Chief Officer, Readjustment Counseling Service
Veterans Health Administration
Devoted his career to building a national network of small, community-based centers where veterans traumatized by combat obtain counseling, job assistance, medical referrals and other services.
For nearly three decades, Batres has worked with the community-based Department of Veterans Affairs’ (VA) Readjustment Counseling Vet Centers, starting in the field offices and heading the national program since 1994.
Under his leadership, the Vet Centers have expanded to meet the growing needs of hundreds of thousands of combat veterans and their families, and improved both the quality and quantity of services.
“The Vet Centers are driven on Al’s dedication. He brings a veteran-centric approach to engaging veterans in their care and is constantly thinking of ways of making it better,” said Robert Jesse, the VA principal deputy undersecretary for health. “He cares very deeply about this group.”
The Vet Centers were created in 1979 to help Vietnam War veterans readjust to society, and now assist veterans of Iraq and Afghanistan and all other wars. Located throughout the country, the centers are small, storefront operations with a staff of four to five people, each designed to provide a safe environment for soldiers who have been traumatized by combat. Services include combat stress counseling, family counseling for military related issues, job assistance, medical and benefit referrals.
Today, there are 300 Vet Centers—expanded by Batres from about 200 six years ago—and 50 Mobile Vet Centers that he developed and launched during the past two years. Four of these highly agile and adaptable mobile centers were used in the aftermath of the mass shooting at Fort Hood in November 2009 to provide counseling to more than 8,000 active duty military personnel and their families.
Batres developed family bereavement services for service members who die while on active duty, provided family therapists at each center, and set up the Combat Call Center, a national call-in service where combat veterans or family members can call at any time to talk to another combat veteran regarding any readjustment issues related to their military service.
“Dr. Batres has led the program to record levels of service provision over many years,” said Robert Petzel, the VA undersecretary of health. More than 190,000 veterans and their family members visited the centers 1.2 million times in 2010 alone.
“Over 95 percent of all veterans surveyed not only reported outstanding satisfaction, but said they would recommend the Vet Center to fellow veterans and their family members,” said Petzel.

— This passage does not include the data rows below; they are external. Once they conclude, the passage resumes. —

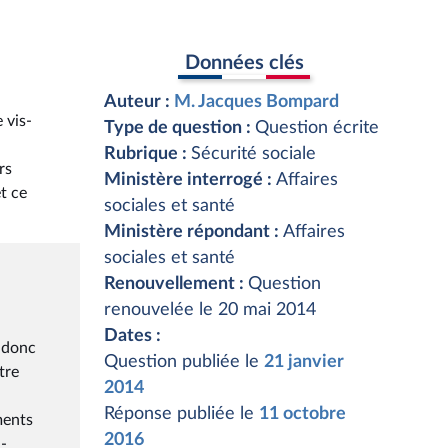
Données clés
Auteur :
M. Jacques Bompard
 vis-
Type de question :
Question écrite
Rubrique :
Sécurité sociale
rs
Ministère interrogé :
Affaires
et ce
sociales et santé
Ministère répondant :
Affaires
sociales et santé
Renouvellement :
Question
renouvelée le 20 mai 2014
Dates :
t donc
Question publiée le
21 janvier
tre
2014
Réponse publiée le
11 octobre
ments
2016
-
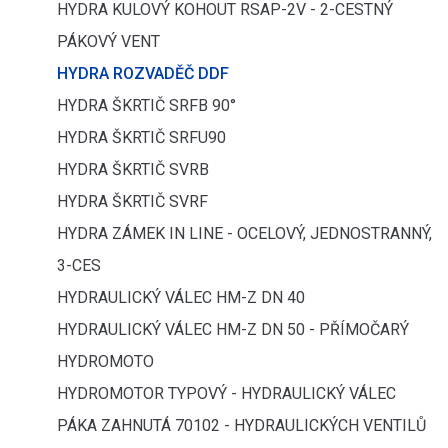
HYDRA KULOVÝ KOHOUT RSAP-2V - 2-CESTNÝ
PÁKOVÝ VENT
HYDRA ROZVADĚČ DDF
HYDRA ŠKRTIČ SRFB 90°
HYDRA ŠKRTIČ SRFU90
HYDRA ŠKRTIČ SVRB
HYDRA ŠKRTIČ SVRF
HYDRA ZÁMEK IN LINE - OCELOVÝ, JEDNOSTRANNÝ,
3-CES
HYDRAULICKÝ VÁLEC HM-Z DN 40
HYDRAULICKÝ VÁLEC HM-Z DN 50 - PŘÍMOČARÝ
HYDROMOTO
HYDROMOTOR TYPOVÝ - HYDRAULICKÝ VÁLEC
PÁKA ZAHNUTÁ 70102 - HYDRAULICKÝCH VENTILŮ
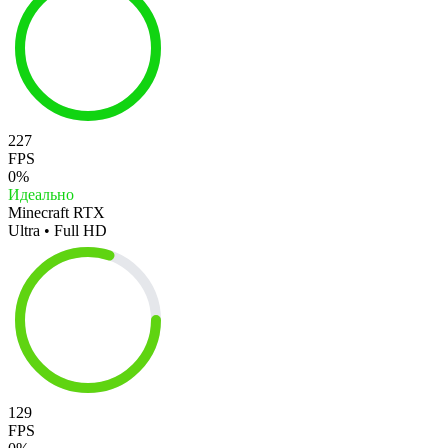
227
FPS
0%
Идеально
Minecraft RTX
Ultra • Full HD
129
FPS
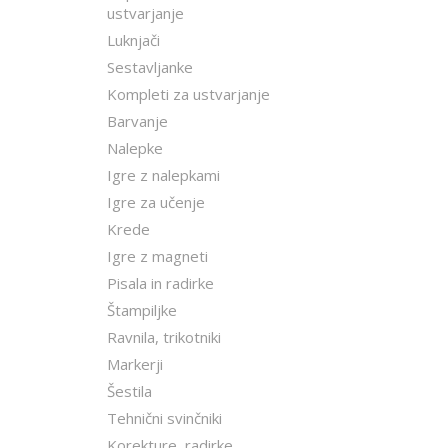
ustvarjanje
Luknjači
Sestavljanke
Kompleti za ustvarjanje
Barvanje
Nalepke
Igre z nalepkami
Igre za učenje
Krede
Igre z magneti
Pisala in radirke
Štampiljke
Ravnila, trikotniki
Markerji
Šestila
Tehnični svinčniki
Korekture, radirke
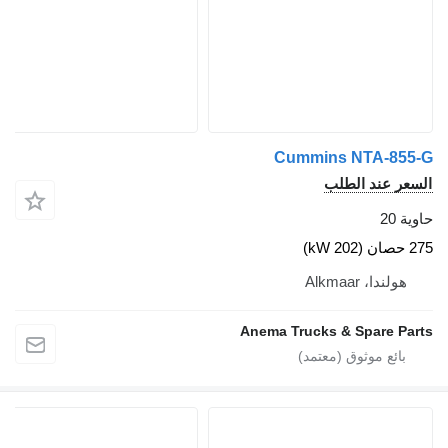
Cummins N
الطلب
A
Anema Trucks & S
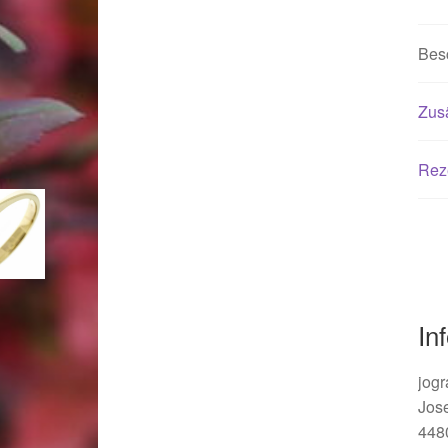
Woocommerce Predictive Search
Bes
Zusä
Rez
In
jogr
Jos
448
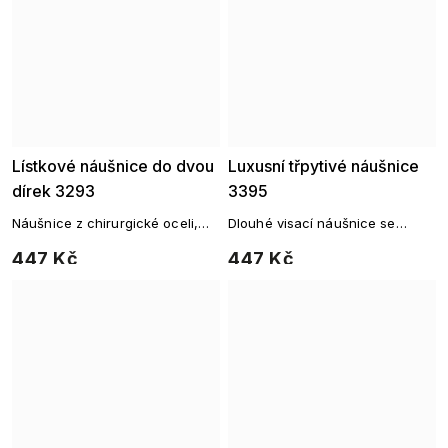
Lístkové náušnice do dvou
Luxusní třpytivé náušnice
dírek 3293
3395
Náušnice z chirurgické oceli,
Dlouhé visací náušnice se
Cartilage piercing do ucha s
zářivými zirkony z chirurgické
447 Kč
447 Kč
řetízkem.
oceli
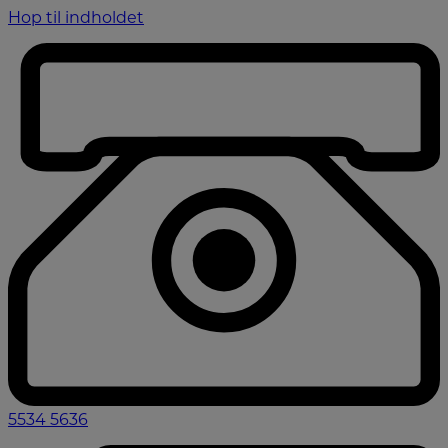
Hop til indholdet
5534 5636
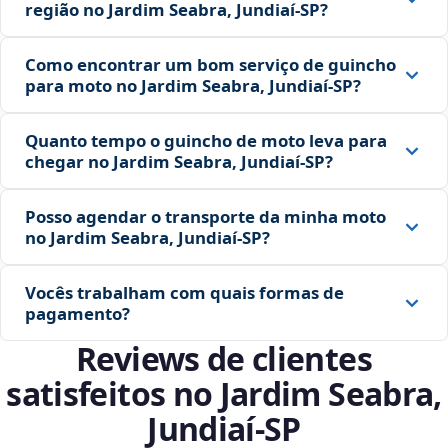
região no Jardim Seabra, Jundiaí‑SP?
Como encontrar um bom serviço de guincho
para moto no Jardim Seabra, Jundiaí‑SP?
Quanto tempo o guincho de moto leva para
chegar no Jardim Seabra, Jundiaí‑SP?
Posso agendar o transporte da minha moto
no Jardim Seabra, Jundiaí‑SP?
Vocês trabalham com quais formas de
pagamento?
Reviews de clientes
satisfeitos no Jardim Seabra,
Jundiaí‑SP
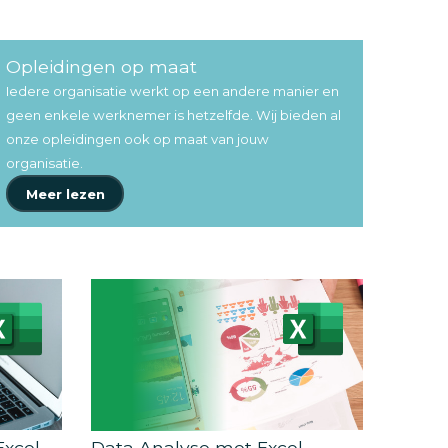
Opleidingen op maat
Iedere organisatie werkt op een andere manier en
geen enkele werknemer is hetzelfde. Wij bieden al
onze opleidingen ook op maat van jouw
organisatie.
Meer lezen
xcel
Data Analyse met Excel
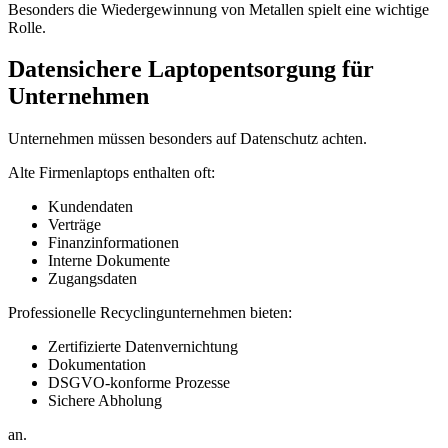
Besonders die Wiedergewinnung von Metallen spielt eine wichtige
Rolle.
Datensichere Laptopentsorgung für
Unternehmen
Unternehmen müssen besonders auf Datenschutz achten.
Alte Firmenlaptops enthalten oft:
Kundendaten
Verträge
Finanzinformationen
Interne Dokumente
Zugangsdaten
Professionelle Recyclingunternehmen bieten:
Zertifizierte Datenvernichtung
Dokumentation
DSGVO-konforme Prozesse
Sichere Abholung
an.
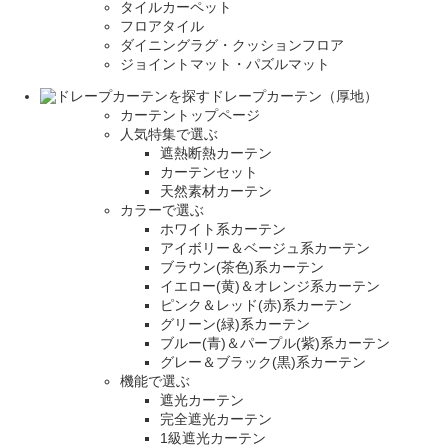
タイルカーペット
フロアタイル
ダイニングラグ・クッションフロア
ジョイントマット・パズルマット
ドレープカーテン（厚地）
カーテントップページ
人気特集で選ぶ
遮熱断熱カーテン
カーテンセット
天然素材カーテン
カラーで選ぶ
ホワイト系カーテン
アイボリー＆ベージュ系カーテン
ブラウン(茶色)系カーテン
イエロー(黄)＆オレンジ系カーテン
ピンク＆レッド(赤)系カーテン
グリーン(緑)系カーテン
ブルー(青)＆パープル(紫)系カーテン
グレー＆ブラック(黒)系カーテン
機能で選ぶ
遮光カーテン
完全遮光カーテン
1級遮光カーテン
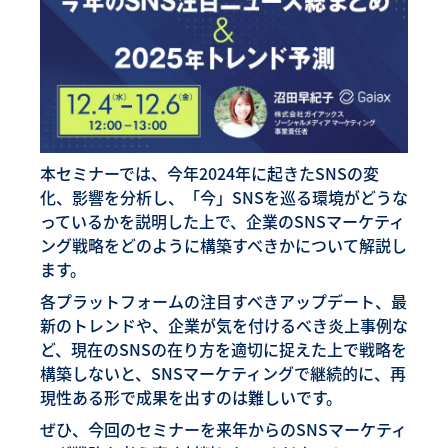
本セミナーでは、今年2024年に起きたSNSの変
化、影響を分析し、「今」SNSを巡る環境がどうな
っているかを説明した上で、企業のSNSマーケティ
ング戦略をどのように構築すべきかについて解説し
ます。
各プラットフォームの注目すべきアップデート、最
新のトレンドや、企業が気を付けるべき炎上事例な
ど、現在のSNSの在り方を適切に捉えた上で戦略を
構築しないと、SNSマーケティングで継続的に、再
現性ある形で成果を出すのは難しいです。
ぜひ、今回のセミナーを来年からのSNSマーケティ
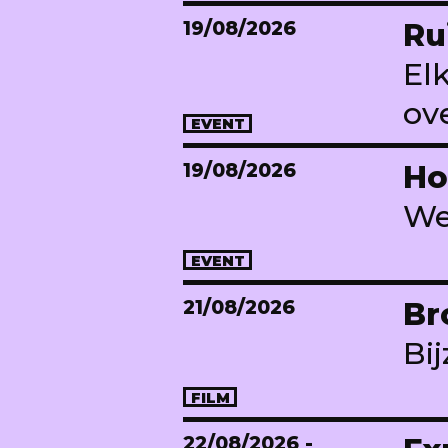
19/08/2026
Ru
El
ov
EVENT
19/08/2026
Ho
We
EVENT
21/08/2026
Br
Bi
FILM
22/08/2026
-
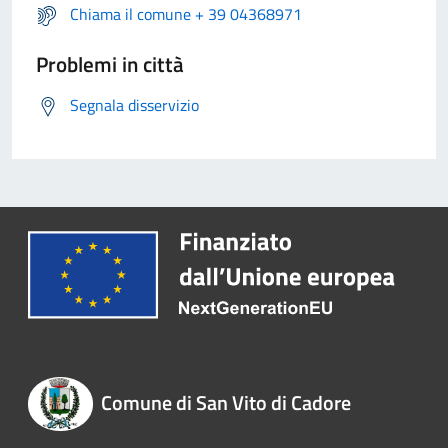
Chiama il comune + 39 04368971
Problemi in città
Segnala disservizio
Comune di San Vito di Cadore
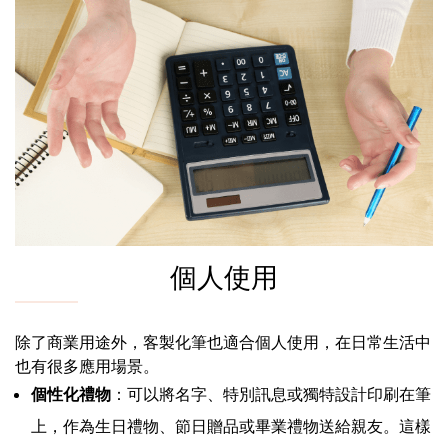
個人使用
除了商業用途外，客製化筆也適合個人使用，在日常生活中
也有很多應用場景。
個性化禮物
：可以將名字、特別訊息或獨特設計印刷在筆
上，作為生日禮物、節日贈品或畢業禮物送給親友。這樣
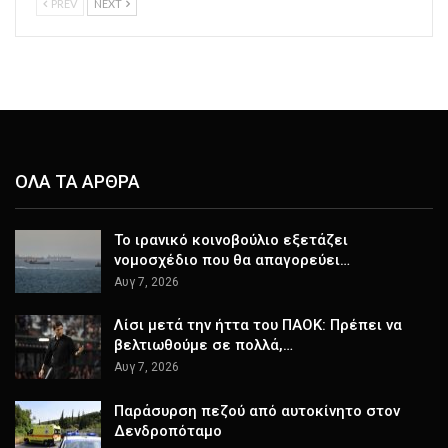
PREV
NEXT
ΟΛΑ ΤΑ ΑΡΘΡΑ
Το ιρανικό κοινοβούλιο εξετάζει
νομοσχέδιο που θα απαγορεύει…
Αυγ 7, 2026
Λίσι μετά την ήττα του ΠΑΟΚ: Πρέπει να
βελτιωθούμε σε πολλά,…
Αυγ 7, 2026
Παράσυρση πεζού από αυτοκίνητο στον
Δενδροπόταμο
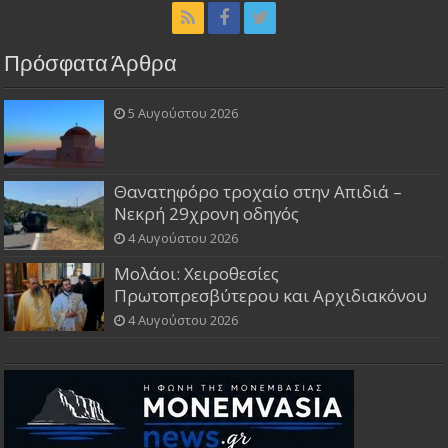
Πρόσφατα Άρθρα
5 Αυγούστου 2026
Θανατηφόρο τροχαίο στην Απιδιά –
Νεκρή 29χρονη οδηγός
4 Αυγούστου 2026
Μολάοι: Χειροθεσίες
Πρωτοπρεσβύτερου και Αρχιδιακόνου
4 Αυγούστου 2026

Batres, who is a disabled Vietnam War veteran, began his career in 1974 as a psychologist at Ireland Army Hospital at Ft. Knox, Ky. In 1984, he became a team leader at the East Los Angeles Vet Center, where he said, “I just really fell in love with it and fell in love with what I learned.”
He subsequently became the manager of Vet Centers for the central region of the country, moved to Colorado to run the Vet Centers in the western mountain region, and was named the national program’s chief officer in 1994.
Batres said that the Vet Centers are successful because “we treat the whole person without requiring a diagnosis.”
“Itrsquo;s an issue of readjustment rather than mental health,” he said.
Batres places Vet Centers outside of the normal VA medical center setting, locating them in strip malls that are easily accessible on a bus route and in communities where there is a large population of underserved veterans.
To meet the needs of the veterans, Batres is constantly adapting and changing the program, with about 35 percent of his current employees having served in Iraq and Afghanistan. The VA estimates that more than 40 percent of the veterans that Batres and his staff help are not seen by other medical professionals.
Lawrence Deyton, a former VA colleague and now director of the Food and Drug Administration’s Center for Tobacco Products, said Batres “provides street level, storefront counseling for veterans and their families.”
“He has a unique combination of vision and personal experience, which he has translated into a national program for vets and their families. No question in my mind, the Vet Center is the gold standard, a model for public health programs,” said Deyton.
For Batres, his long career serving his country and veterans was his calling and the best job that he could ever have.
“The opportunity to serve veterans and their families as a civil servant through the Vet Center program has been a dream realized and an honor,” said Batres. “My service to country in Vietnam provided me with a first-hand understanding of what it is like to be a warrior, respect for my fellow warriors, and honoring the creed that we never leave a fellow veteran behind.”